First of all, whether you can surpass each other is secondary. The most important thing is who will lay the “full retail” pattern of offline and online. At least on the “hard bones” of the online scene, the Amazon with “low-dimensional strike” has not been able to take advantage of Wal-Mart. It is precisely because of the relatively strong anti-stress ability of offline resources that Wal-Mart’s e-commerce business has experienced the experience of growing up after multiple channels. Wired magazines have reported that about 12% of Wal-Mart’s online orders. It is sent by consumers in the Wal-Mart store using APP, which can be freely converted online and offline stores. The elimination of this experience boundary is bringing unprecedented pressure to Amazon.

In addition, the balance between delivery efficiency and shopping experience is a question that needs to be rethought in the e-commerce war.

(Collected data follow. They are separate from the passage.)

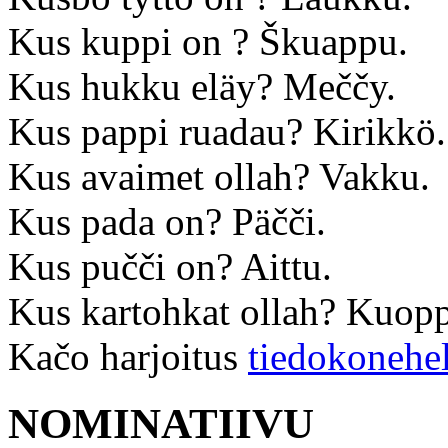
Kus kuppi on ? Škuappu.
Kus hukku eläy? Meččy.
Kus pappi ruadau? Kirikkö.
Kus avaimet ollah? Vakku.
Kus pada on? Päčči.
Kus pučči on? Aittu.
Kus kartohkat ollah? Kuop
Kačo harjoitus
tiedokonehe
NOMINATIIVU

Although Wal-Mart and Amazon’s time-to-poor delivery plan has not been able to directly show the impact on earnings and profits, but from the effect of the third quarter of this year, consumers will not be able to vote for Wal-Mart. Forced the industry to continue to speed up.

For example, Amazon paid billions of dollars for its “two-hour logistics”, and even led to the third quarter revenue and expenditure did not satisfy Wall Street analysts. With the formalization of China’s logistics industry and the disappearance of labor cost advantages, how to balance the logistics construction costs and freight losses in the future will inevitably become the “Sword of Damocles” hanging above the retail giants.

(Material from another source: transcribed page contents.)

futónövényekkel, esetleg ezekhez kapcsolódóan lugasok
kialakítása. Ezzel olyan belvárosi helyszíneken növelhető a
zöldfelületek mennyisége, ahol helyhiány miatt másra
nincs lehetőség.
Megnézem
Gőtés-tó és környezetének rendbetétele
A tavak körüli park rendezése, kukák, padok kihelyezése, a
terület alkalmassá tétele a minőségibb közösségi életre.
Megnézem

Of course, new value points are also emerging. For example, the mining of the membership system is becoming a key moat for e-commerce platforms. One of the big reasons why Amazon is supporting the rivalry of Wal-Mart is that its prime members bring incalculable value. In addition to being a water tester in new businesses such as unmanned stores, membership fee income, member-only services, etc., can offset the huge losses caused by investment, in exchange for valuable competition time. For retail platforms that want to replicate Amazon’s strengths, it’s getting harder to build their own membership systems from scratch. In contrast, local e-commerce, although there are many members and “ecology”, but it seems that can not constitute an absolute difference in user loyalty and experience.

From chasingIncrement to the consumption experience of the users of the stock, the chemical reaction of retail and technology is superimposing the business form that is most suitable for the current era.

Maybe from the moment you set foot on the retail track, no matter whether it is the Internet camp or the traditional entity, there is no choice but to go the same way.